(2007) dir. Robert Rodriguez
viewed: 04/11/07 at CinéArts @ Empire Theater, SF, CA
I had a bit of a conundrum about how to log this movie, as it has been released as the first half of Grindhouse, Robert Rodriguez and Quentin Tarantino’s homage to late 1970’s to early 1980’s trash-pop-genre cinema, something that Tarantino actually made a bit of a nod to in Kill Bill: Vol. 1 (2003) with some intentionally “distressed” film stock (probably all digitally “distressed”) and some camp interruptions meant to imply the experience of watching films in low budget cinemas of the period. The Grindhouse experience is more than the two films, with four or five “fake” trailers and some theater promotions and advertisements. But I have read that the Grindhouse experience, the double feature, hasn’t been as successful as they’d hoped and they are considering releasing the films separately. So, anyways, to make a long introduction short, I’ve decided to write about the two films separately. After all, they are two different films and it’s probably more of a disservice to Rodriguez to mitigate the badness of Tarantino’s film with the near pure glee of his own film.
Planet Terror, a zombie flick, actually really captures the spirit of the films to which the homage is intended, a straightforward action film with camp and comedy but overall, despite its relative ridiculousness, takes itself seriously. It just works this way.
Actually, I found the “distressed” film stock a bit annoying. The only reason that the old films were tattered and scratched was from overplay, going through the projector too many times and not being cared for. The filmmakers of the day were obviously trying to deliver as quality a product as they could. And the deleted scene (“lost reels” according to both films) was dumb.
But let’s just say, Planet Terror is great stupid fun. It’s action, explosions, spurting blood, gruesome gore, and some over-the-top stuff that just works. It’s actually, I think, perhaps Rodriguez’s best film to date. Even before heading to the theater to see this, I noted to a friend that Rodriguez can be fun but he’s almost completely shallow and meaningless. There isn’t a lot to analyze in his work, other than his use of Latino actors and cultural references, which is cool and everything, but not all that interesting to talk about.

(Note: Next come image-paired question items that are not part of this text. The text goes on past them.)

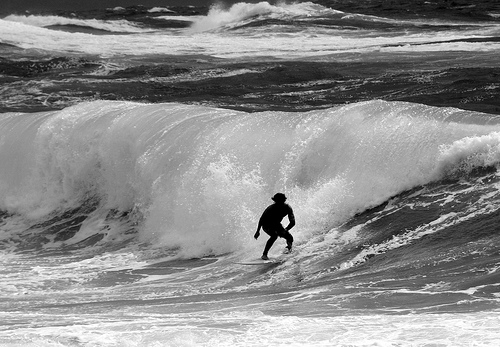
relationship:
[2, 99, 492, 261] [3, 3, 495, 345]
waters in ocean water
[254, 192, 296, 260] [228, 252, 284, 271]
man standing on board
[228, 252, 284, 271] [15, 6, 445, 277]
board riding waves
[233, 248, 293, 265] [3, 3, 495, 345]
board in ocean water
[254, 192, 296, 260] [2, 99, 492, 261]
man with waters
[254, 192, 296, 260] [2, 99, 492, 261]
man on waters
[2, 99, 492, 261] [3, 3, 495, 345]
waters on ocean water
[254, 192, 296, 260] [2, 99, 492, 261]
man riding waters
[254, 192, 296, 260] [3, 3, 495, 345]
man riding ocean water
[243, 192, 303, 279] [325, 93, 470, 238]
man surfing wave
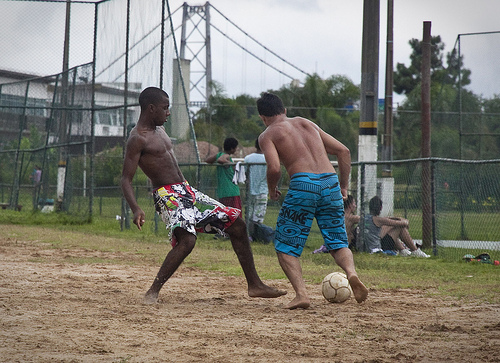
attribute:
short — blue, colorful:
[265, 165, 354, 267]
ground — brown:
[129, 312, 372, 361]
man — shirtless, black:
[87, 56, 223, 304]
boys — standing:
[85, 70, 416, 317]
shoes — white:
[394, 243, 440, 263]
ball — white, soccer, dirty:
[300, 268, 358, 312]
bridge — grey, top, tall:
[34, 6, 343, 115]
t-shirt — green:
[202, 141, 247, 200]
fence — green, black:
[2, 56, 113, 191]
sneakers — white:
[389, 246, 458, 262]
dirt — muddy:
[236, 306, 345, 340]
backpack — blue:
[248, 216, 286, 256]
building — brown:
[13, 63, 149, 164]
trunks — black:
[369, 227, 397, 261]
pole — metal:
[407, 18, 440, 260]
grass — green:
[388, 261, 451, 285]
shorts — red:
[215, 184, 240, 213]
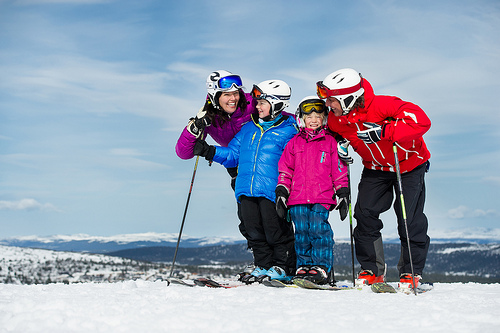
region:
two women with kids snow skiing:
[170, 69, 432, 289]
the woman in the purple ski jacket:
[166, 69, 253, 276]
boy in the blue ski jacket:
[196, 78, 290, 280]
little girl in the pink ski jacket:
[276, 97, 351, 283]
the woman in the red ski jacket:
[318, 68, 433, 284]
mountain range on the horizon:
[13, 233, 498, 260]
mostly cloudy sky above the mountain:
[2, 1, 498, 233]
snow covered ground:
[7, 279, 494, 331]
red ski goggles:
[315, 82, 361, 97]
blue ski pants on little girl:
[290, 204, 334, 275]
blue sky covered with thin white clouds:
[3, 5, 494, 238]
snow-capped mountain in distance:
[0, 227, 235, 242]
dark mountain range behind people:
[115, 240, 495, 272]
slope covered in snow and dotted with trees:
[2, 245, 147, 281]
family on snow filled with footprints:
[0, 280, 485, 325]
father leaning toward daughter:
[290, 66, 431, 291]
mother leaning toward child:
[191, 70, 282, 280]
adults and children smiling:
[205, 76, 345, 131]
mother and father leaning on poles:
[155, 66, 421, 291]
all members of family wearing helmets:
[186, 67, 367, 135]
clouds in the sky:
[19, 32, 144, 150]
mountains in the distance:
[16, 219, 164, 241]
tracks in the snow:
[66, 295, 468, 324]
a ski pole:
[174, 142, 186, 272]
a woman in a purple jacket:
[174, 80, 262, 161]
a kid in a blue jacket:
[219, 77, 299, 291]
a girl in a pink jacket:
[282, 99, 332, 279]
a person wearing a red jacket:
[321, 71, 426, 291]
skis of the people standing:
[167, 262, 423, 301]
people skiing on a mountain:
[180, 71, 440, 304]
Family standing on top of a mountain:
[165, 66, 438, 295]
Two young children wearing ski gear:
[233, 79, 340, 292]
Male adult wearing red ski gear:
[315, 67, 438, 294]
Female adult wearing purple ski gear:
[173, 68, 258, 161]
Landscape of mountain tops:
[2, 229, 498, 291]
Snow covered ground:
[0, 273, 496, 331]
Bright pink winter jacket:
[272, 127, 350, 210]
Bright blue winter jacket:
[212, 118, 298, 202]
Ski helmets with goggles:
[200, 66, 369, 131]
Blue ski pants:
[288, 201, 332, 273]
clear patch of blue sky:
[281, 0, 344, 42]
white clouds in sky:
[363, 2, 495, 65]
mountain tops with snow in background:
[0, 234, 156, 246]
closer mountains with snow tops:
[443, 240, 495, 271]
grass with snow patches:
[2, 248, 150, 281]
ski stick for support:
[169, 152, 201, 286]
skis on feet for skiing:
[181, 269, 431, 294]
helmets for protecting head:
[206, 68, 366, 126]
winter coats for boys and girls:
[222, 125, 338, 205]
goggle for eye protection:
[294, 99, 330, 114]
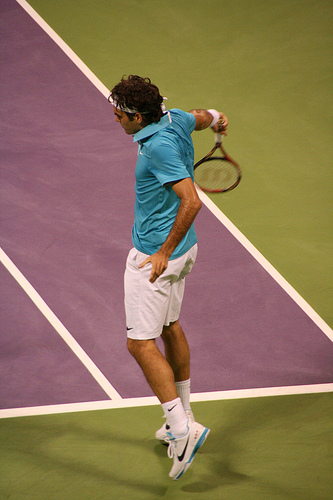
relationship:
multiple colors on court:
[3, 5, 221, 65] [17, 8, 288, 251]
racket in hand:
[186, 107, 237, 203] [199, 109, 239, 137]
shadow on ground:
[145, 347, 315, 500] [12, 246, 324, 496]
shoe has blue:
[150, 404, 248, 474] [189, 423, 222, 467]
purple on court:
[10, 137, 114, 275] [17, 8, 288, 251]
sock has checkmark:
[152, 395, 185, 441] [159, 390, 184, 419]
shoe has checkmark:
[150, 404, 248, 474] [172, 432, 193, 468]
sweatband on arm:
[202, 91, 225, 133] [171, 106, 239, 134]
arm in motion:
[171, 106, 239, 134] [154, 91, 260, 148]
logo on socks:
[150, 401, 182, 415] [166, 393, 179, 445]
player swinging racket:
[59, 28, 254, 493] [186, 107, 237, 203]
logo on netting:
[197, 164, 245, 189] [197, 159, 232, 187]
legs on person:
[89, 324, 214, 396] [59, 28, 254, 493]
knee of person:
[112, 332, 153, 370] [59, 28, 254, 493]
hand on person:
[139, 246, 172, 284] [59, 28, 254, 493]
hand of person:
[139, 246, 172, 284] [59, 28, 254, 493]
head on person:
[74, 36, 173, 150] [59, 28, 254, 493]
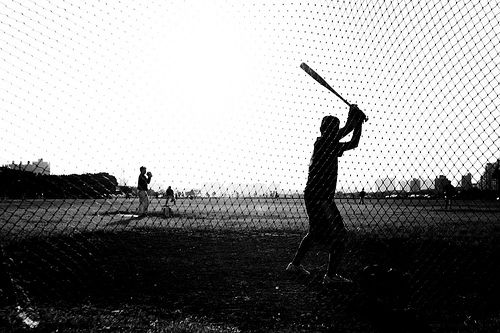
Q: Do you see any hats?
A: Yes, there is a hat.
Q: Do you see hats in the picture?
A: Yes, there is a hat.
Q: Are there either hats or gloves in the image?
A: Yes, there is a hat.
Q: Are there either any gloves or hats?
A: Yes, there is a hat.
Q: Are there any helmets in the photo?
A: No, there are no helmets.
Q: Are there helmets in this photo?
A: No, there are no helmets.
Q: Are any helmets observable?
A: No, there are no helmets.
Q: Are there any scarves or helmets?
A: No, there are no helmets or scarves.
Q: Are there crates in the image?
A: No, there are no crates.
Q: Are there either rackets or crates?
A: No, there are no crates or rackets.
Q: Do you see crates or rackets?
A: No, there are no crates or rackets.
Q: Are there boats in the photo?
A: No, there are no boats.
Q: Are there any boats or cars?
A: No, there are no boats or cars.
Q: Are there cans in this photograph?
A: No, there are no cans.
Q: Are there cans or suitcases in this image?
A: No, there are no cans or suitcases.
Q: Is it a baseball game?
A: Yes, this is a baseball game.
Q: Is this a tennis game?
A: No, this is a baseball game.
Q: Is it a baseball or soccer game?
A: This is a baseball game.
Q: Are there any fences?
A: Yes, there is a fence.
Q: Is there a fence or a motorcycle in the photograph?
A: Yes, there is a fence.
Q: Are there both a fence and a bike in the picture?
A: No, there is a fence but no bikes.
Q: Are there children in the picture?
A: Yes, there is a child.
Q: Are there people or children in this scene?
A: Yes, there is a child.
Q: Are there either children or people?
A: Yes, there is a child.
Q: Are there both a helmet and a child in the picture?
A: No, there is a child but no helmets.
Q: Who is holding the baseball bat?
A: The kid is holding the baseball bat.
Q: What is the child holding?
A: The child is holding the baseball bat.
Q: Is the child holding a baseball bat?
A: Yes, the child is holding a baseball bat.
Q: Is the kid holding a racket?
A: No, the kid is holding a baseball bat.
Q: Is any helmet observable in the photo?
A: No, there are no helmets.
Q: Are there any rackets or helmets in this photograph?
A: No, there are no helmets or rackets.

Rose McGowan, who I’d seen in a couple things before, is the one whose career will be most positively effected by this film. She looks fantastic and she’s pretty right on as Cherry, the go-go dancer (not stripper), who ends up losing a shapely leg to hungry zombies, but eventually gets equipped with a table leg and ultimately, and iconically, with a machine gun. This is the visual element that defines this movie and will stand for time to come. It’s hilarious, silly, campy, sexy, and somehow, it’s fucking genius.

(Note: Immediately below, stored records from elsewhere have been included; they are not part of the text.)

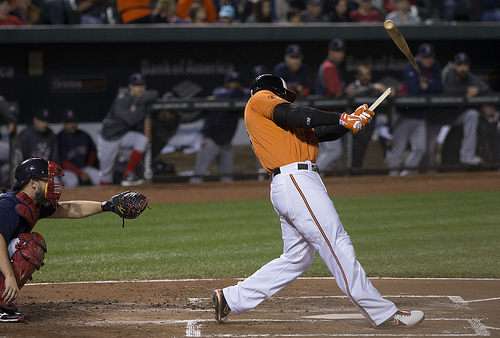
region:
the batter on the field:
[204, 58, 441, 328]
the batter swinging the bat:
[156, 35, 441, 335]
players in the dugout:
[96, 68, 498, 165]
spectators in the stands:
[7, 5, 494, 22]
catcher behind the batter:
[5, 151, 161, 332]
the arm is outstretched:
[66, 190, 166, 217]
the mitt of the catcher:
[101, 186, 151, 221]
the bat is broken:
[317, 5, 497, 125]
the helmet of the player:
[215, 50, 300, 100]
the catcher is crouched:
[11, 159, 142, 329]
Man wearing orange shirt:
[241, 89, 321, 166]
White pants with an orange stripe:
[222, 158, 400, 323]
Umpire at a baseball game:
[0, 155, 150, 322]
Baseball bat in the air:
[378, 15, 433, 95]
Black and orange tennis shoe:
[210, 281, 233, 324]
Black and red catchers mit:
[100, 188, 149, 220]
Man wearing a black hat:
[248, 71, 299, 101]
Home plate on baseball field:
[306, 301, 388, 325]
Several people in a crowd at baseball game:
[99, 3, 331, 25]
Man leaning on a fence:
[94, 71, 181, 196]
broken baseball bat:
[340, 14, 445, 137]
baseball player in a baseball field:
[195, 13, 454, 328]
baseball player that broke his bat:
[187, 9, 444, 333]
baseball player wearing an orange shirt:
[187, 14, 460, 324]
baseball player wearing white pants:
[189, 16, 454, 326]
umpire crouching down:
[0, 141, 155, 320]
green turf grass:
[0, 193, 497, 283]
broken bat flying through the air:
[351, 10, 426, 131]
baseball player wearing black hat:
[187, 44, 442, 331]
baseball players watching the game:
[0, 34, 495, 189]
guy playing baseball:
[198, 4, 435, 335]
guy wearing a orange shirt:
[197, 60, 434, 336]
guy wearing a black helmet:
[209, 63, 415, 336]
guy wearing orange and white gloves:
[208, 55, 433, 337]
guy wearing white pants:
[215, 55, 425, 335]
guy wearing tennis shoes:
[201, 53, 439, 335]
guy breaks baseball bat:
[194, 11, 456, 336]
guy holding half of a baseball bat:
[211, 64, 431, 334]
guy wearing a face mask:
[0, 148, 152, 336]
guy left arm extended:
[0, 148, 153, 337]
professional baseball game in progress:
[15, 22, 485, 326]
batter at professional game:
[205, 60, 422, 331]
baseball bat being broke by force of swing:
[350, 9, 423, 143]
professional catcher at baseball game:
[5, 150, 149, 327]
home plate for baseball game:
[292, 308, 369, 325]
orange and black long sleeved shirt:
[244, 88, 341, 170]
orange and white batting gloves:
[338, 100, 375, 140]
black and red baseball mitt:
[114, 189, 150, 221]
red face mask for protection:
[44, 161, 64, 215]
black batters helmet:
[251, 72, 293, 91]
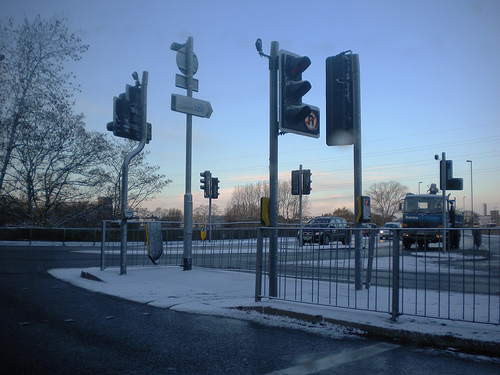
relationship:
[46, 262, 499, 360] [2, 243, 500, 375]
snow on ground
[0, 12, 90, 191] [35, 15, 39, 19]
tree has leaf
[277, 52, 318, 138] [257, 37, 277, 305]
streetlight on top of pole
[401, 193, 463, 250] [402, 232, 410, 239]
truck has light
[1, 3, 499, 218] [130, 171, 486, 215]
sky has cloud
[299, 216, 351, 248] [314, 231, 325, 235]
car has headlight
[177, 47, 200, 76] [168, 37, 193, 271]
sign on top of pole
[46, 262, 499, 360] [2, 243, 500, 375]
snow on top of ground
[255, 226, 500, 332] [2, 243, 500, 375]
railing on top of ground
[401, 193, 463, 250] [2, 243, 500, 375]
truck on top of ground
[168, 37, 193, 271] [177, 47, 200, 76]
pole has sign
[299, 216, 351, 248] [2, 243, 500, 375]
car on top of ground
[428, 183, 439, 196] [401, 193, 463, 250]
equipment on top of truck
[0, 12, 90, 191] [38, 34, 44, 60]
tree has branch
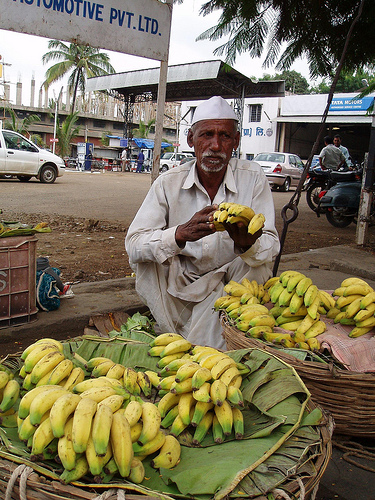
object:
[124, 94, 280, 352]
man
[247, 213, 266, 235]
bananas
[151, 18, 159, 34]
letter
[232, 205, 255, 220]
bananas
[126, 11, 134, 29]
letter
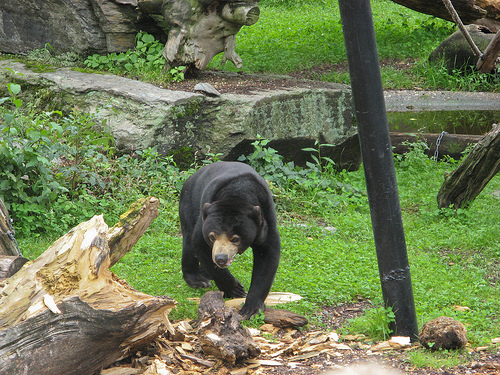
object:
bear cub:
[180, 158, 290, 315]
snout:
[210, 239, 235, 267]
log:
[6, 203, 180, 375]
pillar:
[337, 3, 418, 347]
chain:
[433, 130, 447, 164]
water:
[381, 102, 499, 138]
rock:
[24, 68, 352, 167]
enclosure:
[3, 3, 490, 374]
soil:
[163, 64, 326, 100]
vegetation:
[8, 77, 164, 238]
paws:
[180, 272, 259, 316]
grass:
[23, 177, 500, 375]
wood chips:
[174, 306, 384, 373]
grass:
[205, 0, 490, 84]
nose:
[215, 254, 228, 265]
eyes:
[206, 229, 243, 246]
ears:
[196, 199, 264, 224]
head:
[201, 201, 258, 269]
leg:
[247, 244, 279, 319]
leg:
[199, 243, 242, 297]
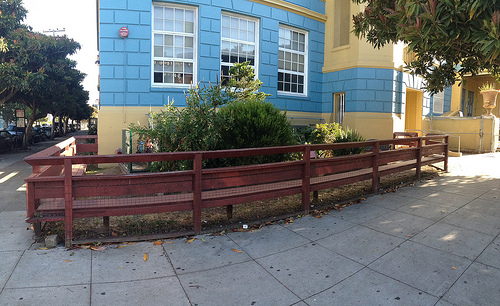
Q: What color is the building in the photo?
A: Blue and yellow.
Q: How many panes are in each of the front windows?
A: Twenty-four.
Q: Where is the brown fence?
A: Along the front and side of the building.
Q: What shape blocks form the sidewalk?
A: Square.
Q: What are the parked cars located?
A: Along the right side of the street on the left side of the building.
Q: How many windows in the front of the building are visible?
A: Three.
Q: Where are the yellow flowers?
A: To the right of the large green shrub.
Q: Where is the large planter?
A: On the wall to the left of the door.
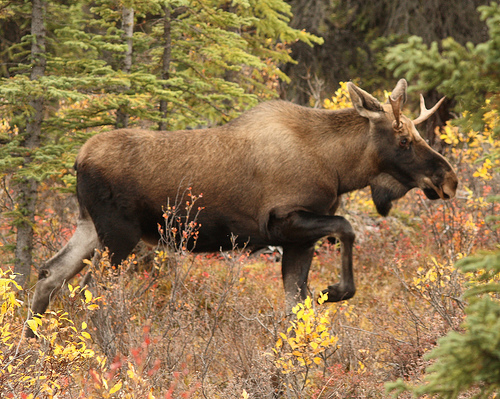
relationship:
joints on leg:
[325, 211, 361, 298] [276, 209, 359, 304]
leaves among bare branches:
[0, 185, 444, 397] [168, 282, 273, 397]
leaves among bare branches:
[0, 185, 444, 397] [338, 279, 421, 388]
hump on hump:
[249, 89, 347, 140] [230, 100, 299, 122]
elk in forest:
[25, 78, 457, 337] [23, 23, 173, 108]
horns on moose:
[340, 72, 441, 128] [51, 102, 463, 321]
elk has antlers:
[337, 68, 449, 135] [375, 88, 457, 130]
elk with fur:
[25, 78, 457, 337] [180, 152, 228, 174]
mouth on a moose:
[424, 177, 444, 199] [28, 80, 463, 314]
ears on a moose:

In a sense, that pivotal image and action defines the qualities of Rodriguez’s film. It’s just really fun and works fully and entertainment. It’s not deep, even with its little political aside at the end, critiquing the US government. I’d enjoyed Sin City (2005), and I thought that he’d actually managed to find his niche, and I think this film furthers that. He shouldn’t be making stupid kids movies, but should keep channeling his action genre sensibility. I recall seeing Desperado (1995) and totally enjoying it for similar reasons, but this really, really crystalizes the things that make Rodriguez an interesting filmmaker.